[[ Text, beginning ]]

In fact, at its formal opening, CCI will announce an experiment to create just this kind of new example of collective intelligence. The joint project by CCI, the SEI Center for Advanced Studies in Management at the Wharton School at University of Pennsylvania, and Pearson Publishing is expected to involve thousands of people who will collectively write a book--Wikipedia-style--about how to use communities in business.
"CCI is the right organization to lead this joint initiative," said MIT Sloan Dean Richard Schmalensee. "It will give CCI, and all of us, an opportunity to learn as much as possible about how to make collective intelligence successful." "In the long run," Malone said, "this movement toward more decentralized decision-making in business may be as important a change for business as the change to democracies was for governments."
Malone noted that "MIT President Susan Hockfield's presence at the Oct. 13 formal launch is fitting because CCI builds on MIT's deep expertise in many disciplines." The center involves faculty from the Sloan School of Management, the Media Laboratory, the Department of Computer Science and Artificial Intelligence, the Brain and Cognitive Sciences Department, the Leadership Center and the McGovern Institute for Brain Research.
"CCI is trying to look over the horizon to see what will be common five, 10, or 20 years from now. Google, Wikipedia, Linux, and e-Bay are examples that show something interesting and important is already happening. Such examples are not the end of the story, but just the beginning. And I hope that our work can help people understand and take advantage of these exciting possibilities," Malone said.

[[ Text, end ]]

■ **Work to complete**:
• 1. Could you turn the paragraph of the text on CCI that begins "Malone noted that" into a short list that keeps its main facts?
• 2. What do these questions on the text on CCI find?
(a) Which publishing company is a partner in the collectively written book project?
(b) Who is the MIT Sloan dean quoted?
(c) On what date is the formal launch?

[[ Extracted information, beginning ]]

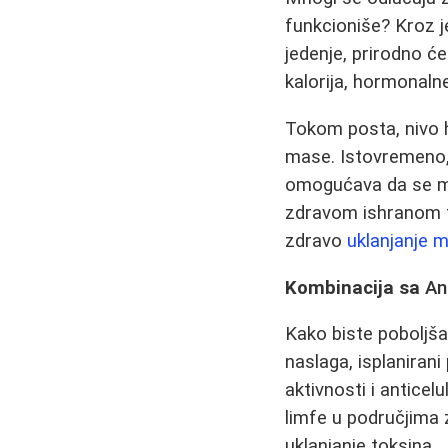
funkcioniše? Kroz 
jedenje, prirodno ć
kalorija, hormonaln
Tokom posta, nivo 
mase. Istovremeno, 
omogućava da se ma
zdravom ishranom to
zdravo
uklanjanje 
Kombinacija sa
An
Kako biste poboljšal
naslaga, isplanira
aktivnosti i anticel
limfe u područjima 
uklanjanje toksina.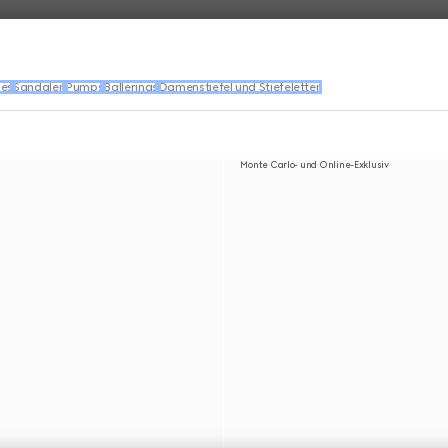
les
Sandalen
Pumps
Ballerinas
Damenstiefel und Stiefeletten
Monte Carlo- und Online-Exklusiv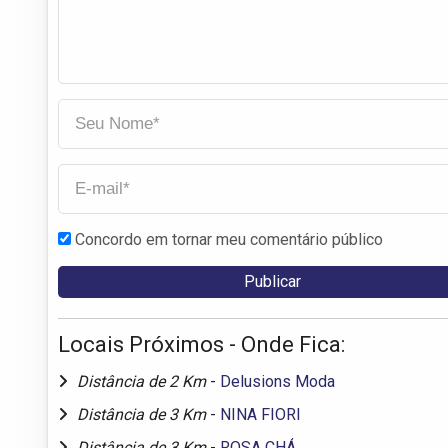
Concordo em tornar meu comentário público
Locais Próximos - Onde Fica:
Distância de 2 Km
-
Delusions Moda
Distância de 3 Km
-
NINA FIORI
Distância de 3 Km
-
ROSA CHÁ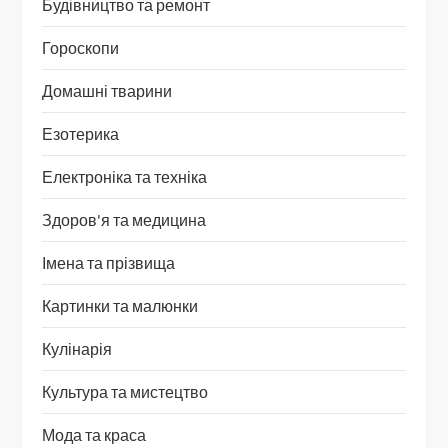
Будівництво та ремонт
Гороскопи
Домашні тварини
Езотерика
Електроніка та техніка
Здоров'я та медицина
Імена та прізвища
Картинки та малюнки
Кулінарія
Культура та мистецтво
Мода та краса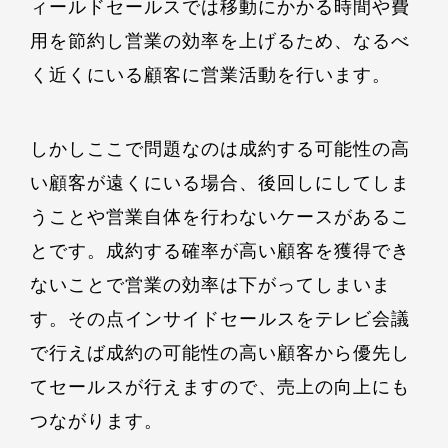
ィールドセールスでは移動にかかる時間や費
用を節約し営業の効率を上げるため、なるべ
く近くにいる顧客に営業活動を行います。
しかしここで問題なのは成約する可能性の高
い顧客が遠くにいる場合、後回しにしてしま
うことや営業自体を行わないケースがあるこ
とです。成約する確率が高い顧客を獲得でき
ないことで営業の効率は下がってしまいま
す。その点インサイドセールスをテレビ会議
で行えば成約の可能性の高い顧客から優先し
てセールスが行えますので、売上の向上にも
つながります。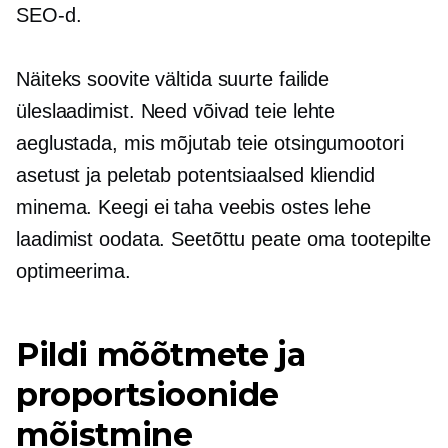
SEO-d.
Näiteks soovite vältida suurte failide
üleslaadimist. Need võivad teie lehte
aeglustada, mis mõjutab teie otsingumootori
asetust ja peletab potentsiaalsed kliendid
minema. Keegi ei taha veebis ostes lehe
laadimist oodata. Seetõttu peate oma tootepilte
optimeerima.
Pildi mõõtmete ja
proportsioonide
mõistmine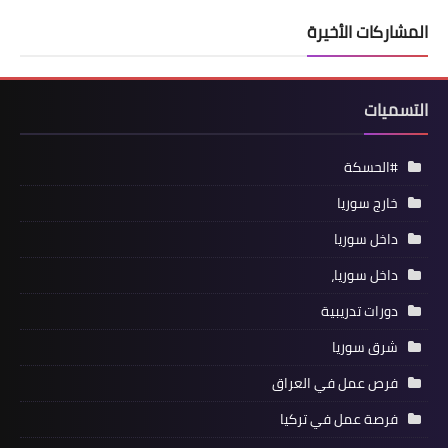
المشاركات الأخيرة
التسميات
#الحسكة
خارج سوريا
داخل سوريا
داخل سوريا،
دورات تدريبية
شرق سوريا
فرص عمل في العراق
فرصة عمل في تركيا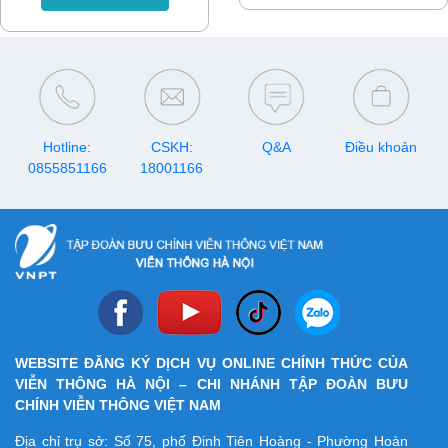
VinaPhone với mức ưu đãi
đặc sắc khác. Trải nghiệm
khủng. Chỉ cần mất phí từ
ngay!
10.000đ/ngày bạn có thể cập
mạng 4G suốt 1 ngày. Bài viết
sẽ cung cấp thêm thông tin
của gói cước.
Hotline:
CSKH:
Q&A
Điều khoản
0855851166
18001166
WEBSITE ĐĂNG KÝ DỊCH VỤ ONLINE CHÍNH THỨC CỦA
VIỄN THÔNG HÀ NỘI – CHI NHÁNH TẬP ĐOÀN BƯU
CHÍNH VIỄN THÔNG VIỆT NAM
Địa chỉ trụ sở: Số 75, phố Đinh Tiên Hoàng - Phường Hoàn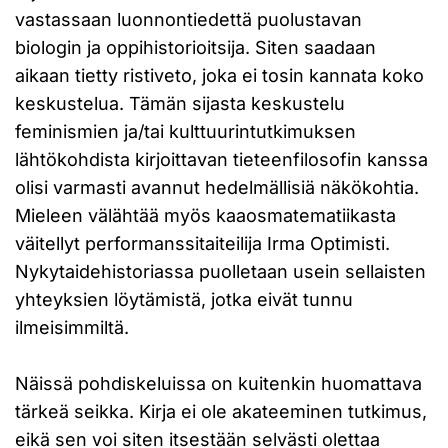
vastassaan luonnontiedettä puolustavan
biologin ja oppihistorioitsija. Siten saadaan
aikaan tietty ristiveto, joka ei tosin kannata koko
keskustelua. Tämän sijasta keskustelu
feminismien ja/tai kulttuurintutkimuksen
lähtökohdista kirjoittavan tieteenfilosofin kanssa
olisi varmasti avannut hedelmällisiä näkökohtia.
Mieleen välähtää myös kaaosmatematiikasta
väitellyt performanssitaiteilija Irma Optimisti.
Nykytaidehistoriassa puolletaan usein sellaisten
yhteyksien löytämistä, jotka eivät tunnu
ilmeisimmiltä.
Näissä pohdiskeluissa on kuitenkin huomattava
tärkeä seikka. Kirja ei ole akateeminen tutkimus,
eikä sen voi siten itsestään selvästi olettaa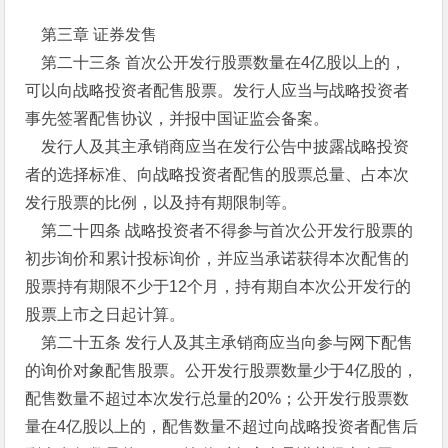
第三章 证券发售
第二十三条 首次公开发行股票数量在4亿股以上的，
可以向战略投资者配售股票。发行人应当与战略投资者
事先签署配售协议，并报中国证监会备案。
发行人及其主承销商应当在发行公告中披露战略投资
者的选择标准、向战略投资者配售的股票总量、占本次
发行股票的比例，以及持有期限制等。
第二十四条 战略投资者不得参与首次公开发行股票的
初步询价和累计投标询价，并应当承诺获得本次配售的
股票持有期限不少于12个月，持有期自本次公开发行的
股票上市之日起计算。
第二十五条 发行人及其主承销商应当向参与网下配售
的询价对象配售股票。公开发行股票数量少于4亿股的，
配售数量不超过本次发行总量的20%；公开发行股票数
量在4亿股以上的，配售数量不超过向战略投资者配售后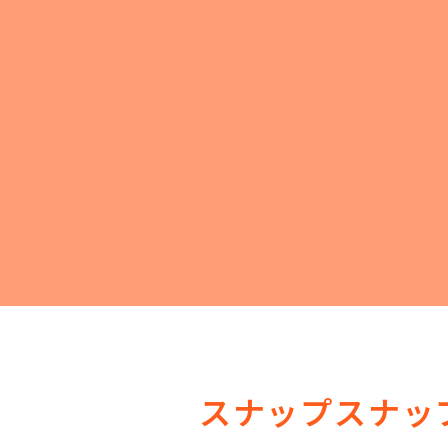
スナップスナッ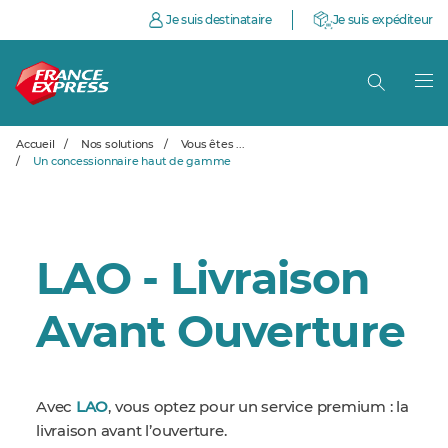
Je suis destinataire
Je suis expéditeur
Accueil
/
Nos solutions
/
Vous êtes ...
/
Un concessionnaire haut de gamme
LAO - Livraison
Avant Ouverture
Avec
LAO
,
vous optez pour un service premium : la
livraison avant l’ouverture.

[[ Extracted information, end ]]

■ **Written responses**:
• 1.
- Malone said MIT President Susan Hockfield's presence at the Oct. 13 formal launch is fitting because CCI builds on MIT's deep expertise in many disciplines.
- The center involves faculty from:
  - the Sloan School of Management
  - the Media Laboratory
  - the Department of Computer Science and Artificial Intelligence
  - the Brain and Cognitive Sciences Department
  - the Leadership Center
  - the McGovern Institute for Brain Research

• 2.
(a) Pearson Publishing
(b) Richard Schmalensee
(c) Oct. 13